Les cas de terroristes individuels sont relativement rares. Si Mohamed Merah, qui assassiné des militaires et des enfants juifs en mars 2012, a agi seul, il n’en reste pas moins qu’il avait été aidé dans son « entreprise terroriste ». Quant à Mehdi Nemmouche, l’auteur d’une fusillade meurtrière à Bruxelles, Bernard Cazeneuve a contesté qu’il ait été un « loup solitaire ».

« Le passage à l’acte procède d’un conditionnement psychologique qui pousse celui qui se sent investi à accomplir sa funeste mission (…) Ce que je veux dire c’est que les complicités directes ou indirectes sont déterminantes ne serait ce que pour entrer en possession des armes utilisées par les terroristes ce qui me conduit à penser, sans la moindre réserve, que le ‘loup solitaire’ n’en est pas un », avait-il expliqué, en juin, devant la commission des Lois du Sénat.

Aux États-Unis, il y a au moins un cas avéré, avec celui du major Malik Nadal Hasan, un psychiatre de l’armée américaine qui a tué 13 personnes à Fort Hood, en novembre 2009. Cet officier d’origine palestinienne s’était radicalisé en échangeant, via Internet, avec l’imam Aulaqui, l’idéologue d’al-Qaïda dans la péninsule arabique (AQPA), tué par une frappe de drone en septembre 2011.

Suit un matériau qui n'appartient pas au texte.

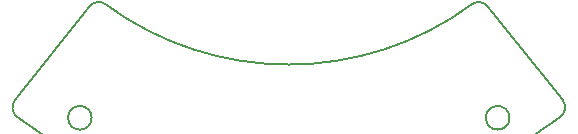
<source format=gbr>
%TF.GenerationSoftware,KiCad,Pcbnew,5.1.6*%
%TF.CreationDate,2021-03-07T15:49:58+10:30*%
%TF.ProjectId,springboard,73707269-6e67-4626-9f61-72642e6b6963,1.0*%
%TF.SameCoordinates,Original*%
%TF.FileFunction,Profile,NP*%
%FSLAX46Y46*%
G04 Gerber Fmt 4.6, Leading zero omitted, Abs format (unit mm)*
G04 Created by KiCad (PCBNEW 5.1.6) date 2021-03-07 15:49:58*
%MOMM*%
%LPD*%
G01*
G04 APERTURE LIST*
%TA.AperFunction,Profile*%
%ADD10C,0.200000*%
%TD*%
G04 APERTURE END LIST*
D10*
X173180405Y-104141573D02*
G75*
G02*
X172986529Y-105572568I-782701J-622588D01*
G01*
X172986529Y-105572568D02*
G75*
G02*
X127001015Y-105563199I-22986529J30572568D01*
G01*
X127000481Y-105562796D02*
G75*
G02*
X126819688Y-104141647I601815J798635D01*
G01*
X133125770Y-96213815D02*
X126819688Y-104141647D01*
X133125631Y-96213989D02*
G75*
G02*
X134501618Y-96031304I782747J-622341D01*
G01*
X165507753Y-96024395D02*
G75*
G02*
X134501618Y-96031304I-15507753J21024395D01*
G01*
X165507794Y-96024452D02*
G75*
G02*
X166874230Y-96213815I583828J-811878D01*
G01*
X173180312Y-104141647D02*
X166874230Y-96213815D01*
X168687500Y-105635648D02*
G75*
G03*
X168687500Y-105635648I-1000000J0D01*
G01*
X133312500Y-105635648D02*
G75*
G03*
X133312500Y-105635648I-1000000J0D01*
G01*
M02*

</source>
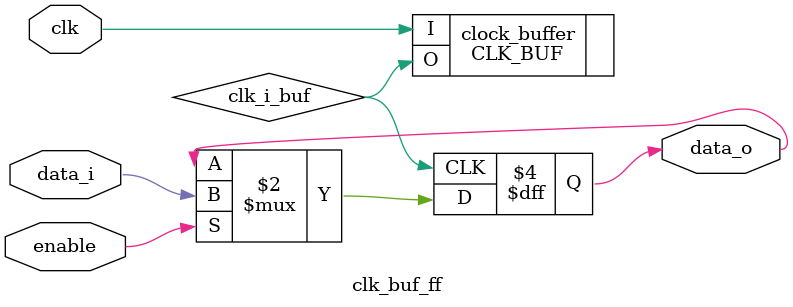
<source format=v>


module clk_buf_ff(
    input  wire data_i,
    input wire clk,
    input  wire enable,
    output reg data_o
);
    wire clk_i_buf;

    CLK_BUF clock_buffer (.I(clk), .O(clk_i_buf));

    always @(posedge clk_i_buf) begin
        if(enable)data_o <= data_i;
    end

endmodule
</source>
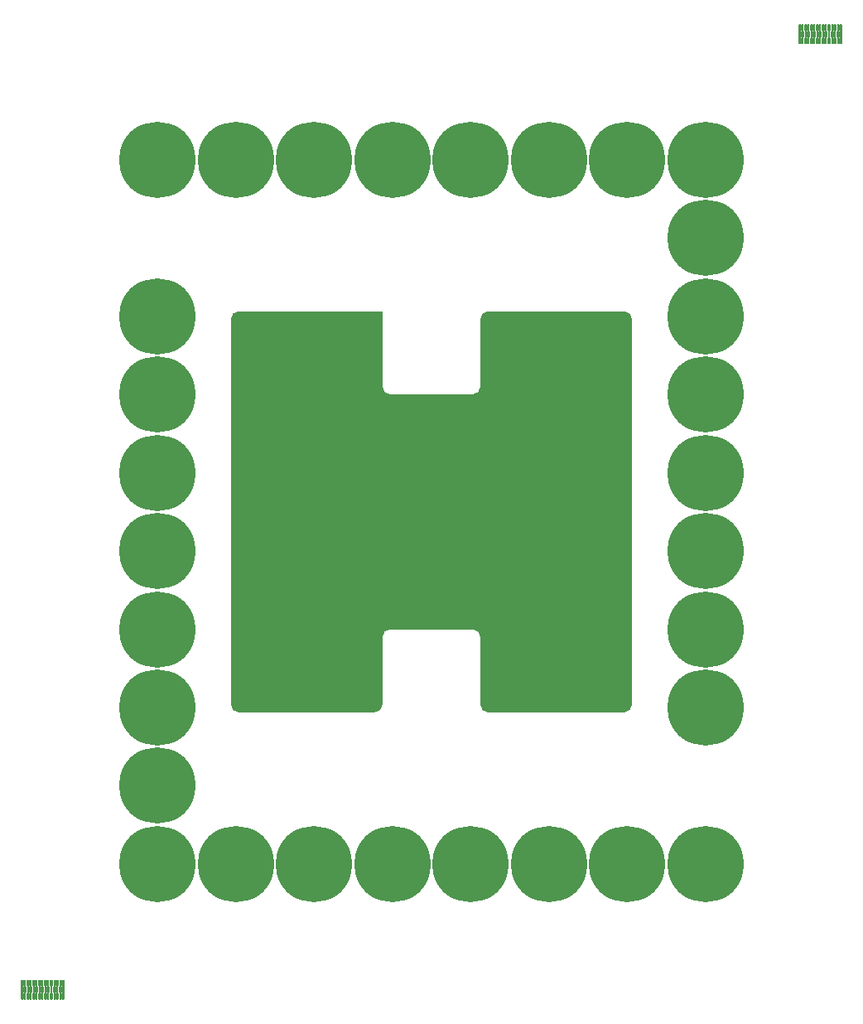
<source format=gbr>
%TF.GenerationSoftware,Altium Limited,Altium Designer,23.9.2 (47)*%
G04 Layer_Color=255*
%FSLAX45Y45*%
%MOMM*%
%TF.SameCoordinates,9F32D3C1-515D-4E76-A5FB-46C0C9FD6927*%
%TF.FilePolarity,Positive*%
%TF.FileFunction,Pads,Bot*%
%TF.Part,Single*%
G01*
G75*
%TA.AperFunction,ComponentPad*%
%ADD34C,7.80000*%
%TA.AperFunction,SMDPad,CuDef*%
%AMCUSTOMSHAPE35*
4,1,11,-0.15000,-1.00000,-0.15000,0.90000,-0.05000,1.00000,-0.05000,1.00000,0.05000,1.00000,0.15000,0.90000,0.15000,0.37500,0.05000,0.27500,0.05000,-0.37500,0.15000,-0.47500,0.15000,-1.00000,-0.15000,-1.00000,0.0*%
%ADD35CUSTOMSHAPE35*%

%AMCUSTOMSHAPE36*
4,1,12,-0.15000,-0.32500,-0.15000,0.22500,-0.05000,0.32500,-0.05000,1.00000,0.05000,1.00000,0.05000,0.32500,0.15000,0.22500,0.15000,-0.32500,0.05000,-0.42500,0.05000,-1.00000,-0.05000,-1.00000,-0.05000,-0.42500,-0.15000,-0.32500,0.0*%
%ADD36CUSTOMSHAPE36*%

%AMCUSTOMSHAPE37*
4,1,14,-0.15000,-1.00000,-0.15000,-0.47500,-0.05000,-0.37500,-0.05000,0.27500,-0.15000,0.37500,-0.15000,0.90000,-0.05000,1.00000,0.05000,1.00000,0.15000,0.90000,0.15000,0.37500,0.05000,0.27500,0.05000,-0.37500,0.15000,-0.47500,0.15000,-1.00000,-0.15000,-1.00000,0.0*%
%ADD37CUSTOMSHAPE37*%

%AMCUSTOMSHAPE38*
4,1,12,-0.15000,-1.00000,-0.15000,-0.47500,-0.05000,-0.37500,-0.05000,-0.37500,-0.05000,0.27500,-0.15000,0.37500,-0.15000,0.37500,-0.15000,0.90000,-0.05000,1.00000,0.05000,1.00000,0.15000,0.90000,0.15000,-1.00000,-0.15000,-1.00000,0.0*%
%ADD38CUSTOMSHAPE38*%

%TA.AperFunction,ConnectorPad*%
%AMCUSTOMSHAPE39*
4,1,11,0.15000,1.00000,0.15000,-0.90000,0.05000,-1.00000,0.05000,-1.00000,-0.05000,-1.00000,-0.15000,-0.90000,-0.15000,-0.37500,-0.05000,-0.27500,-0.05000,0.37500,-0.15000,0.47500,-0.15000,1.00000,0.15000,1.00000,0.0*%
%ADD39CUSTOMSHAPE39*%

%AMCUSTOMSHAPE40*
4,1,12,0.15000,0.32500,0.15000,-0.22500,0.05000,-0.32500,0.05000,-1.00000,-0.05000,-1.00000,-0.05000,-0.32500,-0.15000,-0.22500,-0.15000,0.32500,-0.05000,0.42500,-0.05000,1.00000,0.05000,1.00000,0.05000,0.42500,0.15000,0.32500,0.0*%
%ADD40CUSTOMSHAPE40*%

%AMCUSTOMSHAPE41*
4,1,14,0.15000,1.00000,0.15000,0.47500,0.05000,0.37500,0.05000,-0.27500,0.15000,-0.37500,0.15000,-0.90000,0.05000,-1.00000,-0.05000,-1.00000,-0.15000,-0.90000,-0.15000,-0.37500,-0.05000,-0.27500,-0.05000,0.37500,-0.15000,0.47500,-0.15000,1.00000,0.15000,1.00000,0.0*%
%ADD41CUSTOMSHAPE41*%

%AMCUSTOMSHAPE42*
4,1,12,0.15000,1.00000,0.15000,0.47500,0.05000,0.37500,0.05000,0.37500,0.05000,-0.27500,0.15000,-0.37500,0.15000,-0.37500,0.15000,-0.90000,0.05000,-1.00000,-0.05000,-1.00000,-0.15000,-0.90000,-0.15000,1.00000,0.15000,1.00000,0.0*%
%ADD42CUSTOMSHAPE42*%

G36*
G01X1971260Y-2050000D02*
G01X578740D01*
G02X500000Y-1971260I0J78740D01*
G01Y-1278740D01*
G03X421260Y-1200000I-78740J0D01*
G01X-421260D01*
G03X-500000Y-1278740I0J-78740D01*
G01Y-1971260D01*
G02X-578740Y-2050000I-78740J0D01*
G01X-1971260D01*
G02X-2050000Y-1971260I0J78740D01*
G01Y1971260D01*
G02X-1971260Y2050000I78740J0D01*
G01X-500000D01*
G01Y1278740D01*
G03X-421260Y1200000I78740J0D01*
G01X421260D01*
G03X500000Y1278740I0J78740D01*
G01Y1971260D01*
G02X578740Y2050000I78740J0D01*
G01X1971260D01*
G02X2050000Y1971260I0J-78740D01*
G01Y-1971260D01*
G02X1971260Y-2050000I-78740J0D01*
D02*
G37*
D34*
X-2800000Y2000000D02*
D03*
X2800000Y-2000000D02*
D03*
Y-3600000D02*
D03*
X400000D02*
D03*
X-400000D02*
D03*
X-2000000D02*
D03*
X-1200000D02*
D03*
X2000000D02*
D03*
X1200000D02*
D03*
X2800000Y3600000D02*
D03*
X400000D02*
D03*
X-400000D02*
D03*
X-2000000D02*
D03*
X-1200000D02*
D03*
X2000000D02*
D03*
X1200000D02*
D03*
X-2800000D02*
D03*
X2800000Y2800000D02*
D03*
Y400000D02*
D03*
Y-400000D02*
D03*
Y-1200000D02*
D03*
Y2000000D02*
D03*
Y1200000D02*
D03*
X-2800000Y-3599999D02*
D03*
Y-2799999D02*
D03*
Y-2000000D02*
D03*
Y-1200000D02*
D03*
Y-400000D02*
D03*
Y400000D02*
D03*
Y1200000D02*
D03*
D35*
X3765000Y4885000D02*
D03*
D36*
X3795000D02*
D03*
X3855000D02*
D03*
X3915000D02*
D03*
X3975000D02*
D03*
X4035000D02*
D03*
X4095000D02*
D03*
X4155000D02*
D03*
D37*
X3825000D02*
D03*
X3885000D02*
D03*
X3945000D02*
D03*
X4005000D02*
D03*
X4065000D02*
D03*
X4125000D02*
D03*
D38*
X4185000D02*
D03*
D39*
X-3765000Y-4885000D02*
D03*
D40*
X-3795000D02*
D03*
X-3855000D02*
D03*
X-3915000D02*
D03*
X-3975000D02*
D03*
X-4035000D02*
D03*
X-4095000D02*
D03*
X-4155000D02*
D03*
D41*
X-3825000D02*
D03*
X-3885000D02*
D03*
X-3945000D02*
D03*
X-4005000D02*
D03*
X-4065000D02*
D03*
X-4125000D02*
D03*
D42*
X-4185000D02*
D03*
%TF.MD5,c45ddcdecdb4d04f4887518f5d112efc*%
M02*

</source>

Un autre cas, récent, pourrait être correspondre à ce phénomène de « loup solitaire ». En août dernier, toujours aux États-Unis, un certain Ali Muhammad Brown a été arrêté pour avoir tué au moins 4 personnes dans l’État de Wahington et le New Jersey. Sa motivation? « Ma mission est de venger les millions de vies perdues chaque jour en Irak, en Syrie, en Afghanistan et dans tous ces endroits où des vies innocentes sont prises tous les jours. … Donc, une vie pour une vie », a-t-il dit aux policiers.

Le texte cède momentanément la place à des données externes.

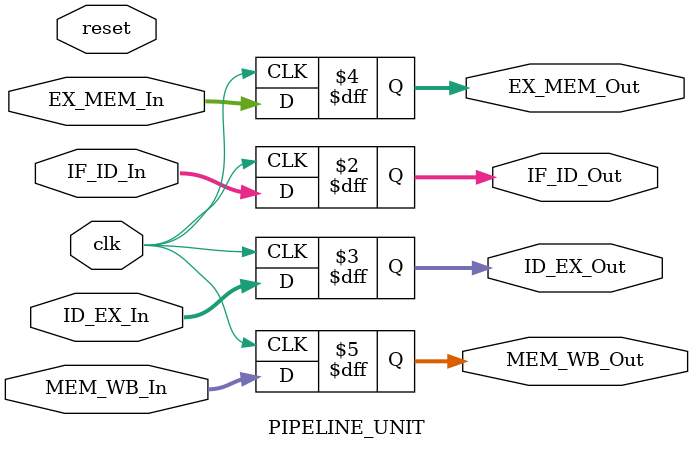
<source format=v>
 

module PIPELINE_UNIT(clk,reset,IF_ID_In,IF_ID_Out,ID_EX_In,ID_EX_Out,EX_MEM_In,EX_MEM_Out,MEM_WB_In,MEM_WB_Out);

input clk,reset;
input [63:0]IF_ID_In;    //32 to PC , 32 to Instraction
input [167:0]ID_EX_In;   //32 to PC ,, 32 to Instraction ,32 to read data 1,32 to read data 2, 32 to Imm Gen  + 8 Control
input [106:0]EX_MEM_In;	 //32 to ALU result ,32 to read data 2,32 to ImmGen_PC_Sum, 5 to Write Reg Address + 5 Control + 1 ALUZero
input [70:0]MEM_WB_In;   //32 to Read data,32 ALU reult ,5 to Write Reg Address + 2 Control
output reg [63:0]IF_ID_Out;	// 32,32
output reg [167:0]ID_EX_Out;	// 32,32,32,32,32,7
output reg [106:0]EX_MEM_Out;	// 32,32,32,5,5,1
output reg [70:0]MEM_WB_Out;	// 32,32,5,2

always @ (posedge clk)
begin
if(reset)
begin
IF_ID_Out <= 32'h0;
ID_EX_Out <= 32'h0;
EX_MEM_Out <= 32'h0;
MEM_WB_Out <= 32'h0;
end
IF_ID_Out <= IF_ID_In;
ID_EX_Out <= ID_EX_In;
EX_MEM_Out <= EX_MEM_In;
MEM_WB_Out <= MEM_WB_In;
end
endmodule

</source>
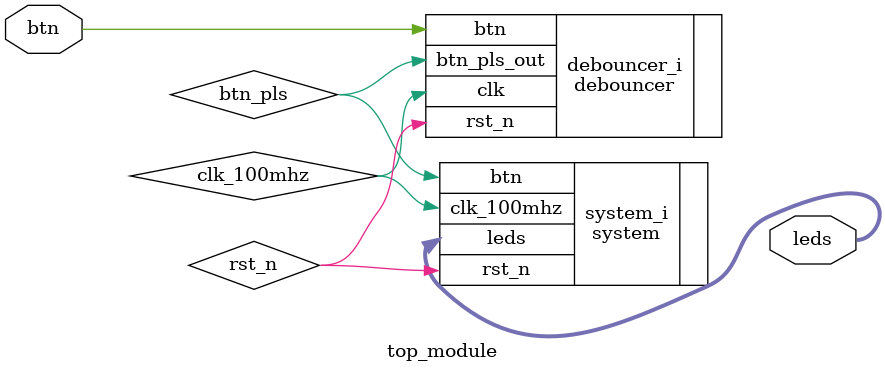
<source format=sv>
`timescale 1ns / 1ps


module top_module(
    input btn,
    output [3:0]leds
    );
        localparam integer DEBOUNCE_WAIT = 2_500_000 ;// 25 mSec in 100 MHz clk

    logic clk_100mhz;
    logic rst_n;
    logic btn_pls;
    
    debouncer#(DEBOUNCE_WAIT) debouncer_i(
    .clk(clk_100mhz),
    .rst_n(rst_n),
    .btn(btn),
    .btn_pls_out(btn_pls)
    );
    
    system system_i(
    .clk_100mhz(clk_100mhz),
    .rst_n(rst_n),
    .leds(leds),
    .btn(btn_pls)
    );
endmodule

</source>
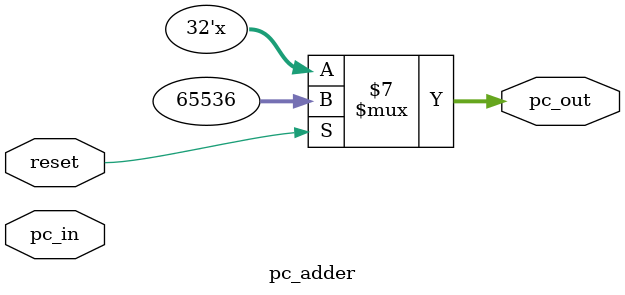
<source format=v>
module pc_adder(
  input reset, 
  input [31:0] pc_in, 
  
  output [31:0] pc_out
);

  reg [31:0] pc_out;

  always @(*) begin
    if(reset)
      pc_out <= 32'h0x00010000;
    else
      oc_out <= pc_in + 32'd4;
  end

endmodule // pc
</source>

Enfin, considérant que l’EI recrute massivement via ce canal, le projet de loi prévoit également permettre à l’autorité administrative de demander aux fournisseurs d’accès (FAI) de bloquer l’accès aux sites Internet faisant l’apologie du terrorisme si leurs éditeurs ou leurs hébergeurs ne les ont pas suspendus dans les 24 heures.

Cette mesure sera-t-elle efficace? Rien n’est moins sûr… Déjà, demander à des éditeurs de retirer leurs contenus en ligne peut être valable en France… Mais s’ils sont basés à Mossoul, Raqqa ou Quetta, ce sera tout bonnement sans effet. Restera donc aux FAI d’en empêcher l’accès. En outre, il existe des outils qui permettent aisément de passer outre cette interdiction (chiffrement, modification des adresses IP, etc…).

« Sur la question de l’opportunité du blocage, les critiques relatives aux possibilités de contournement et au « surblocage » sont légitimes et doivent être entendues, mais elles ne sauraient justifier la passivité des pouvoirs publics pour des contenus hébergés à l’étranger et dont le retrait par l’éditeur ou l’hébergeur n’est pas envisageable », a expliqué le député Sébastien Pietrasanta, le rapporteur du texte. « Je partage l’idée que la solution la plus efficace sera toujours le retrait du contenu par l’éditeur et l’hébergeur, mais lorsque le retrait ne peut être obtenu, le blocage est une arme de dernier recours dont les pouvoirs publics doivent pouvoir disposer », a-t-il ajouté.

Seulement, et les débats dans l’Hémicycle l’ont montré (du moins, pour ceux qui ont fait l’objet d’un compte rendu intégral au moment de la rédaction de cet article), la dimension des réseaux sociaux n’a pas été prise en compte dans ce projet de Loi. Or, c’est via Twitter, Facebook, Diaspora et autres services de ce type que les jihadistes font une grande part de leur propagande. Que faudra-t-il faire? Les bloquer s’ils ne répondent pas dans les 24 heures aux demandes de l’autorité administrative?

Lors de la séance du 15 septembre, le mot « site » a été utilisé 28 fois par les débatteurs, tandis que l’expression « réseaux sociaux » ne l’a été qu’à 6 reprises. En clair, cette dimension n’a pas été prise en compte.